Lines from the one with "har blitt dårlige nok for hjelp i" up to and including the one with "Εναέρια μέρη πλατφορμών εργασίας" are to be copied exactly from the records below, without their pictures.

══ Stored data

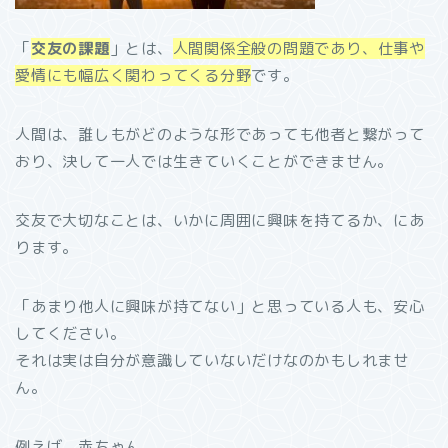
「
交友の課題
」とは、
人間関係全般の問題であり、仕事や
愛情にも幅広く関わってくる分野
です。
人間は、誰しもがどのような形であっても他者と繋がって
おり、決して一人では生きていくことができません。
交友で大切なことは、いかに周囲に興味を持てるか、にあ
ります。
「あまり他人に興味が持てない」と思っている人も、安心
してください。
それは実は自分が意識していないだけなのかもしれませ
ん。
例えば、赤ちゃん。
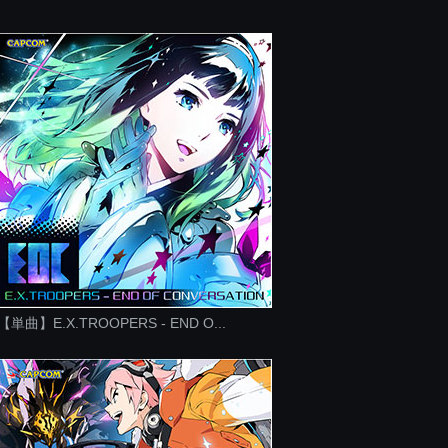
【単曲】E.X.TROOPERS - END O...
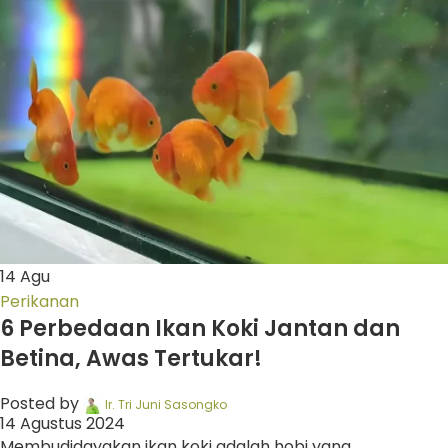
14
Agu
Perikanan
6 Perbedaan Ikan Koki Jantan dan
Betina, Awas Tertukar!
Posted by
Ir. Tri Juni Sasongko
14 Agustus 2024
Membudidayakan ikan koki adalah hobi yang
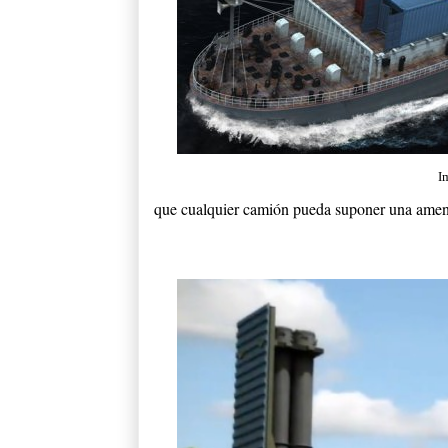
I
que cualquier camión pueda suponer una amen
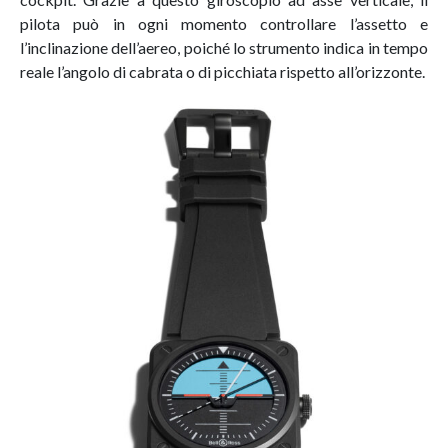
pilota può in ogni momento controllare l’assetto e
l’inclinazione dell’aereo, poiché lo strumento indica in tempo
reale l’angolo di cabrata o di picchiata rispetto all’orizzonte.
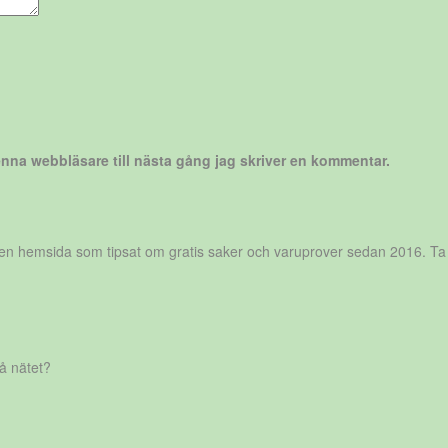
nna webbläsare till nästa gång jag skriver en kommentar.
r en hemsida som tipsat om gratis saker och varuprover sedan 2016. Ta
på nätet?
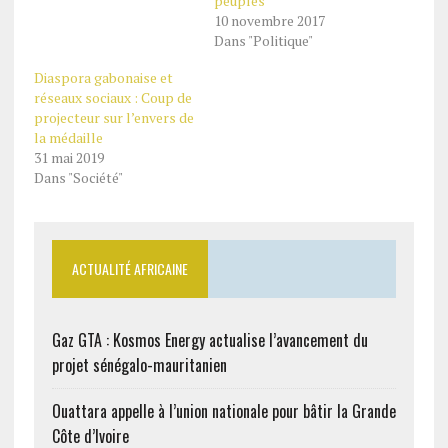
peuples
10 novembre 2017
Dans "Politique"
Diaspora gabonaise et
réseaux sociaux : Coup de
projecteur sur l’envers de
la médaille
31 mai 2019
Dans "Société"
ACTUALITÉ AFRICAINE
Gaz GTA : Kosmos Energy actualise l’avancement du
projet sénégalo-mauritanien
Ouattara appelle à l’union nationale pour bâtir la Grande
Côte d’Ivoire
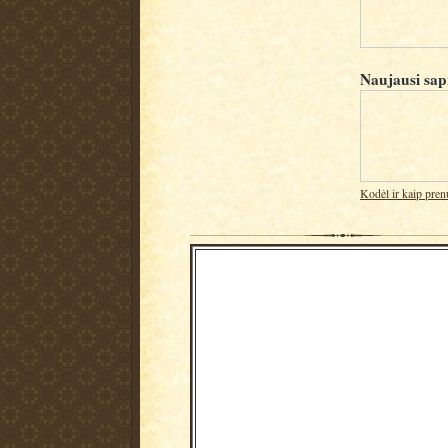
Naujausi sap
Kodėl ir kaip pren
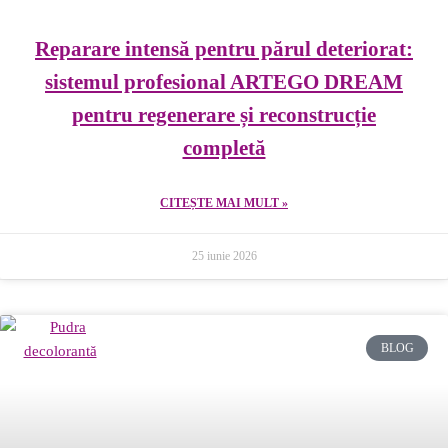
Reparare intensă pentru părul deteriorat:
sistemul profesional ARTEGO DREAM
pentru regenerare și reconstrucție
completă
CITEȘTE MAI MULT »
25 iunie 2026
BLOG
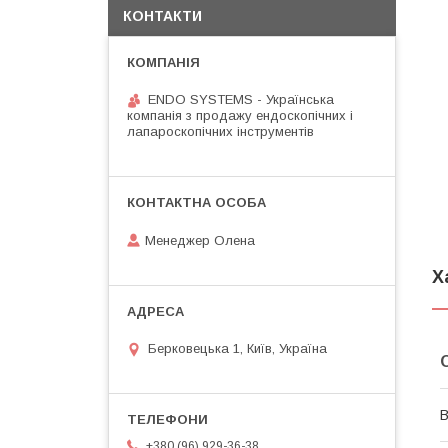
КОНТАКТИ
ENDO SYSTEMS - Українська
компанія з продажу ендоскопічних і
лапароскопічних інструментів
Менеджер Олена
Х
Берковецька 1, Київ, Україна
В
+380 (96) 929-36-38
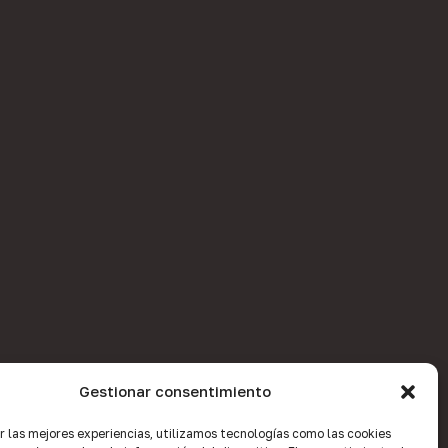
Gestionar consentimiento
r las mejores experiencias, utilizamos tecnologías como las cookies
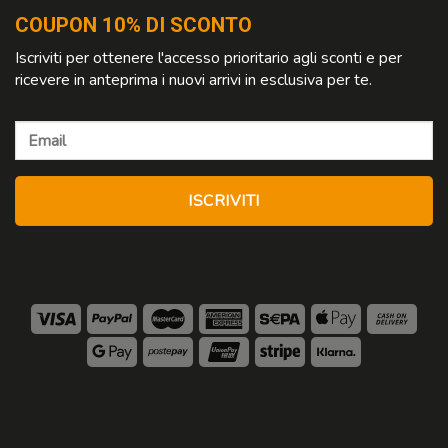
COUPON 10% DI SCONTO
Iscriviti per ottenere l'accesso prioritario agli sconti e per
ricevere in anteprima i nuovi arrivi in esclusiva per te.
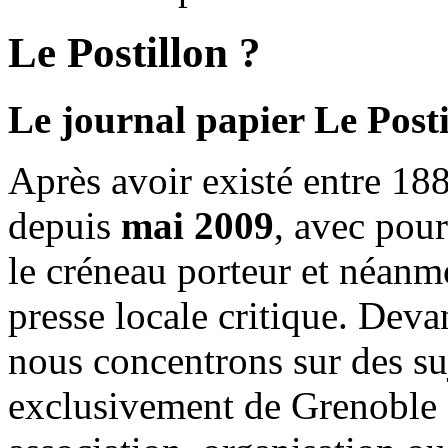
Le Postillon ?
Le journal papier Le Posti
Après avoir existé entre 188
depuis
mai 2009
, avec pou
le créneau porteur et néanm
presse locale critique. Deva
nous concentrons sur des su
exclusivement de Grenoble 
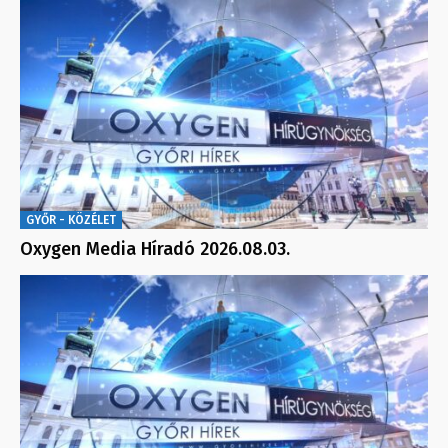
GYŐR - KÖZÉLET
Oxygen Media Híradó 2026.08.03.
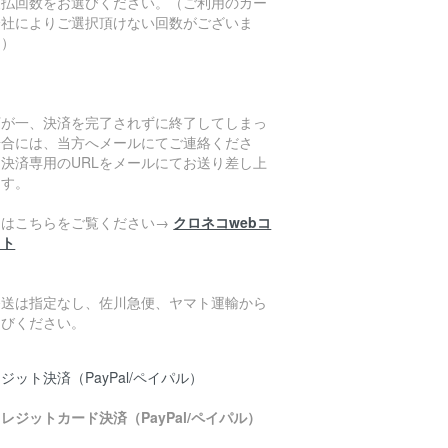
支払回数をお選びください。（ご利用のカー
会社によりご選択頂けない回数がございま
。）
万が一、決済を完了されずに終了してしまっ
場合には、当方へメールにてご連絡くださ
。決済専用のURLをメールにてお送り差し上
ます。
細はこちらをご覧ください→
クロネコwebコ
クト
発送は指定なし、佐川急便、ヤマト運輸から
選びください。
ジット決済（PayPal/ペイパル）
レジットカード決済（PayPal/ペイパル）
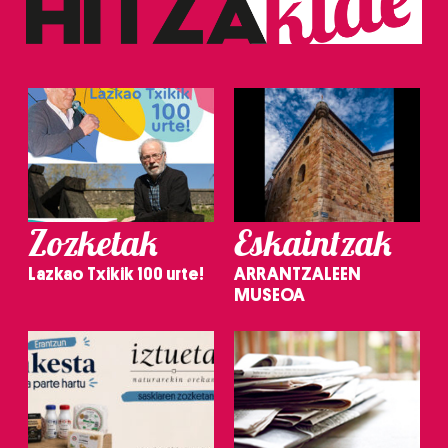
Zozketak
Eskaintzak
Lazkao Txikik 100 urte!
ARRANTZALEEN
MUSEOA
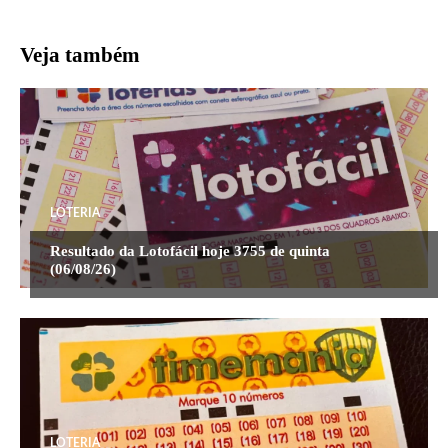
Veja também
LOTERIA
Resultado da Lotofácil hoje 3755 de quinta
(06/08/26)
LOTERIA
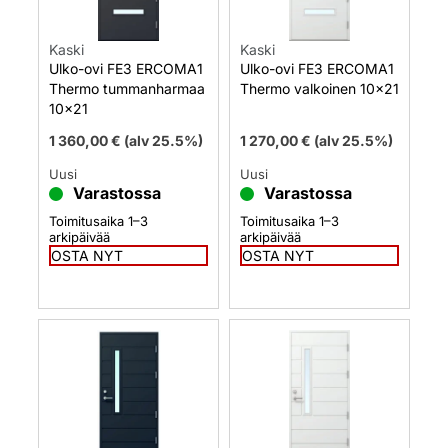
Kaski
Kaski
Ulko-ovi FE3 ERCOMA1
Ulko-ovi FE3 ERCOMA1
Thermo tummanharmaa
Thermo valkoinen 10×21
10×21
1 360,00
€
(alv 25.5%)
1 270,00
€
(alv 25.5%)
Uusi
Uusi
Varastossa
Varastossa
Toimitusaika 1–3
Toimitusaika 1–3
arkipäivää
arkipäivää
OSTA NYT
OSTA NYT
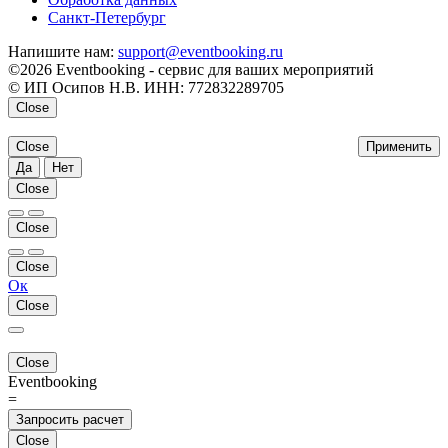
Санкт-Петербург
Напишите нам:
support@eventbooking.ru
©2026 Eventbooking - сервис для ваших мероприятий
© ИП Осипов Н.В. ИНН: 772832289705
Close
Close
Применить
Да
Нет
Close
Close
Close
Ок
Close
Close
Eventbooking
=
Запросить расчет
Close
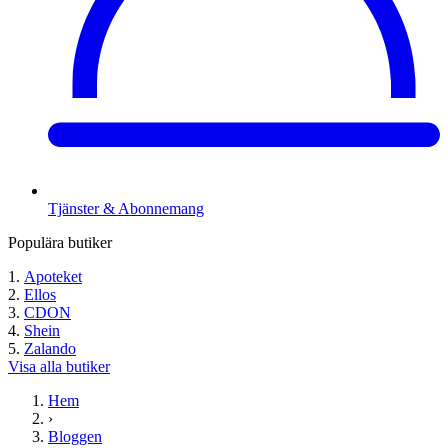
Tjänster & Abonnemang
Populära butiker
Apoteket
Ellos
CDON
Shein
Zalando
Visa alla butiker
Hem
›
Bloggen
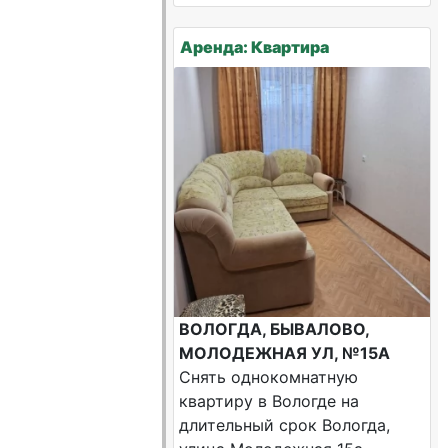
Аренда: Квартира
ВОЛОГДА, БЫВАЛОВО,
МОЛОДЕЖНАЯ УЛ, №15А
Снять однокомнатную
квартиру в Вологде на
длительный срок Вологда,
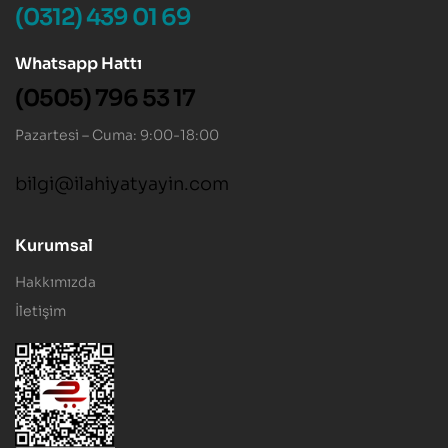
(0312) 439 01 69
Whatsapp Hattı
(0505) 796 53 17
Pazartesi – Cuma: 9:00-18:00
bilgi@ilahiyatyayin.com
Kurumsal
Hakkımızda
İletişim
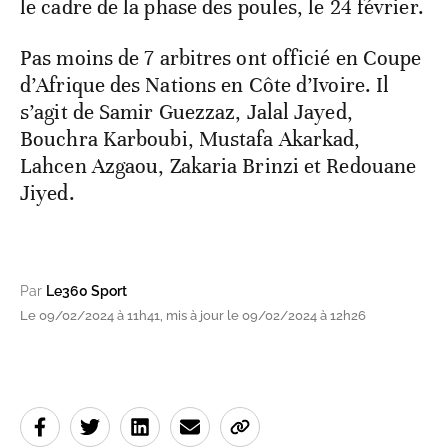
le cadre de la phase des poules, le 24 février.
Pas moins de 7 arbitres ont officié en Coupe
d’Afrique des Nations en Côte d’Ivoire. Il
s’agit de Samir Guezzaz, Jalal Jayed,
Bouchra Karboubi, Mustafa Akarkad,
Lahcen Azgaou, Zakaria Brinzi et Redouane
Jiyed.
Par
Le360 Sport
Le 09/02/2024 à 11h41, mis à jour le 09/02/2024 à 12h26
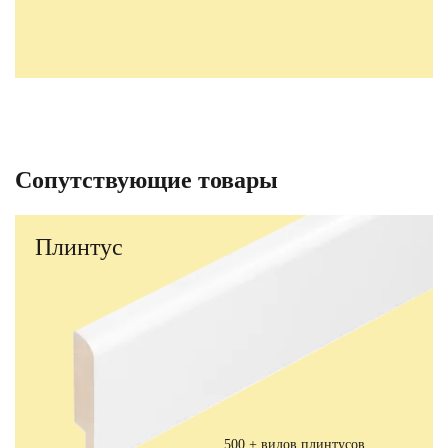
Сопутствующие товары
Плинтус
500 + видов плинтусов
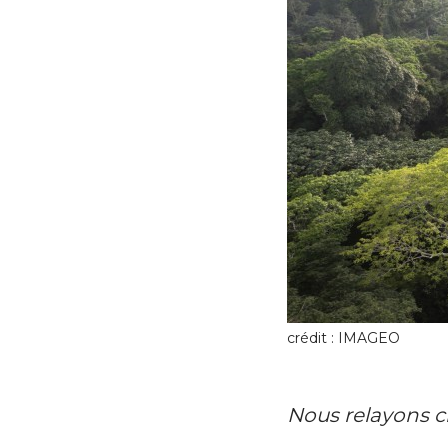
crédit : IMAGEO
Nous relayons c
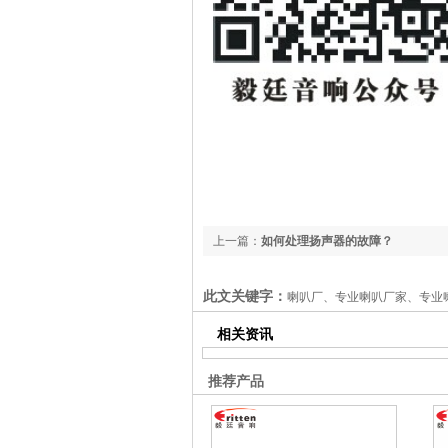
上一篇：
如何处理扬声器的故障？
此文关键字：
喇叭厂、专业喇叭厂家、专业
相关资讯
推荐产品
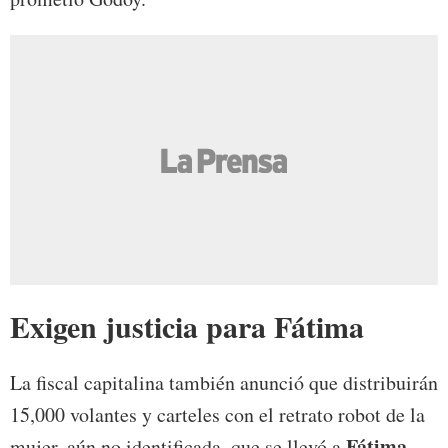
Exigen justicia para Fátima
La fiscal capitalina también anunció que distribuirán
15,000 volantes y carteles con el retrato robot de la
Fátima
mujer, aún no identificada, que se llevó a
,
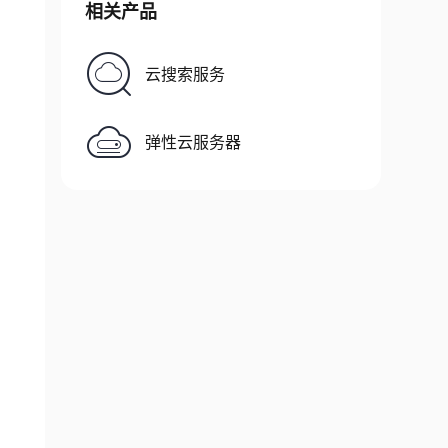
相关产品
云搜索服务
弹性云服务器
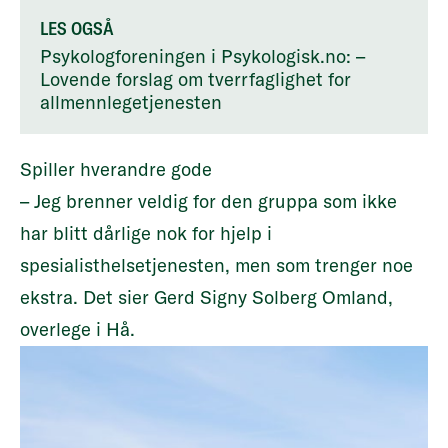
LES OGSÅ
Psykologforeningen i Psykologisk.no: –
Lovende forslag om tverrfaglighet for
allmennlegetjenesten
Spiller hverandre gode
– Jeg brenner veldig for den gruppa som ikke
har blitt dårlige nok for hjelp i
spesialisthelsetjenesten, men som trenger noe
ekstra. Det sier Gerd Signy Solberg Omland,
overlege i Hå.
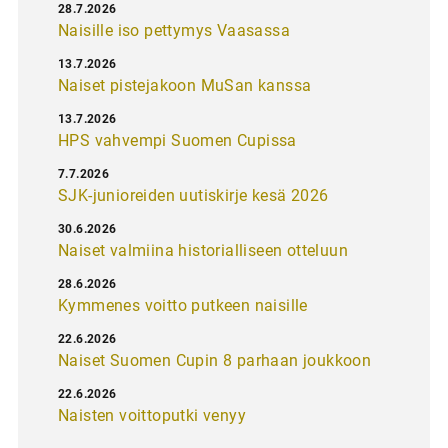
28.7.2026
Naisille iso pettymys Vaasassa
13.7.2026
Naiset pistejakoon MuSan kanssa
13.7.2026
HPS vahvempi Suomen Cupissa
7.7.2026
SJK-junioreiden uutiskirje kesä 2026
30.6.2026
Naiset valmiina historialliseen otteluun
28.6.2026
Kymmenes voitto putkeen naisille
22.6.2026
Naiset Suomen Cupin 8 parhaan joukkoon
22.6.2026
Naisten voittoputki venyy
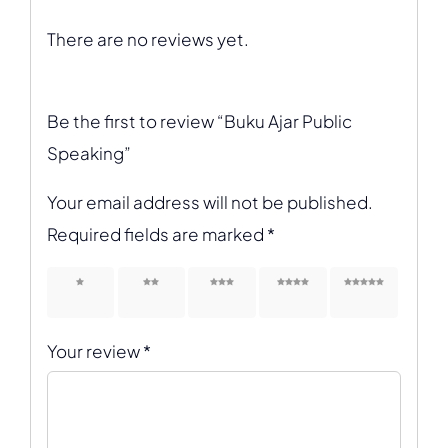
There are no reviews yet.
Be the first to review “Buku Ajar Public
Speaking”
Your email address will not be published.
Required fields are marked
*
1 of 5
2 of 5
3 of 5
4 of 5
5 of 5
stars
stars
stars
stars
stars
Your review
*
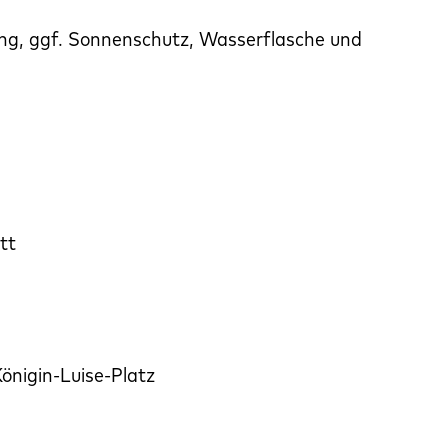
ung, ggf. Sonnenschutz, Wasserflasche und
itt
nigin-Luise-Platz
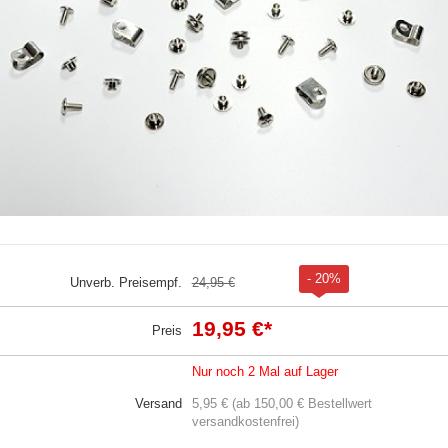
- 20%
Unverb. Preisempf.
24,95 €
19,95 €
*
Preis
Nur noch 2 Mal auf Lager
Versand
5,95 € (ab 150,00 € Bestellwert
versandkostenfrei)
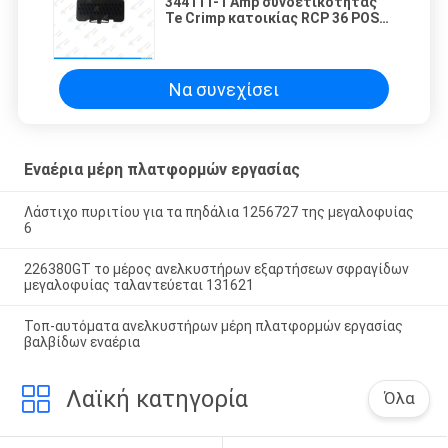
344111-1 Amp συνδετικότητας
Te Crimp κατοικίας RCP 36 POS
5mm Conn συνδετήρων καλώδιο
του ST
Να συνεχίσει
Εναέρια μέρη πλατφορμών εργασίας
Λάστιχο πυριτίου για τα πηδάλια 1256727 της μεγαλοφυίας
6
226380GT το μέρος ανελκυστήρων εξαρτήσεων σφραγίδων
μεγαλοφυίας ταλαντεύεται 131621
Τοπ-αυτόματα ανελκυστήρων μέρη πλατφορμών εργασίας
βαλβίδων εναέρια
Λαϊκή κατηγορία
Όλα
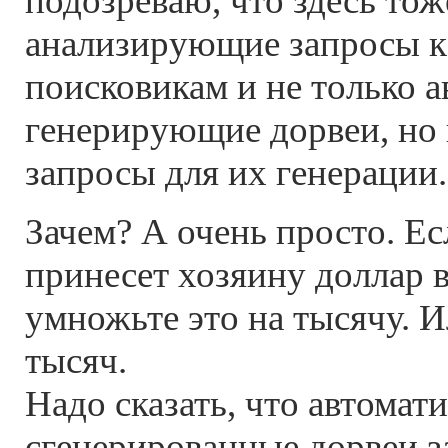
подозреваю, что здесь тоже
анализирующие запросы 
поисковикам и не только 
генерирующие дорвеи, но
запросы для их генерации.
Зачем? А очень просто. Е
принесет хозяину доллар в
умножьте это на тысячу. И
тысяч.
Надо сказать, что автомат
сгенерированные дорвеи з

════

• Problem solution
har blitt dårlige nok for hjelp i
spesialisthelsetjenesten, men som trenger noe
ekstra. Det sier Gerd Signy Solberg Omland,
overlege i Hå.
28.7.2026
Naisille iso pettymys Vaasassa
13.7.2026
Naiset pistejakoon MuSan kanssa
13.7.2026
HPS vahvempi Suomen Cupissa
7.7.2026
SJK-junioreiden uutiskirje kesä 2026
30.6.2026
Naiset valmiina historialliseen otteluun
28.6.2026
Kymmenes voitto putkeen naisille
22.6.2026
Naiset Suomen Cupin 8 parhaan joukkoon
22.6.2026
Naisten voittoputki venyy
There are no reviews yet.
Be the first to review “Buku Ajar Public
Speaking”
Your email address will not be published.
Required fields are marked
*
1 of 5
2 of 5
3 of 5
4 of 5
5 of 5
stars
stars
stars
stars
stars
Your review
*
ung, ggf. Sonnenschutz, Wasserflasche und
itt
nigin-Luise-Platz
- 20%
Unverb. Preisempf.
24,95 €
19,95 €
*
Preis
Nur noch 2 Mal auf Lager
Versand
5,95 € (ab 150,00 € Bestellwert
versandkostenfrei)
344111-1 Amp συνδετικότητας
Te Crimp κατοικίας RCP 36 POS
5mm Conn συνδετήρων καλώδιο
του ST
Να συνεχίσει
Εναέρια μέρη πλατφορμών εργασίας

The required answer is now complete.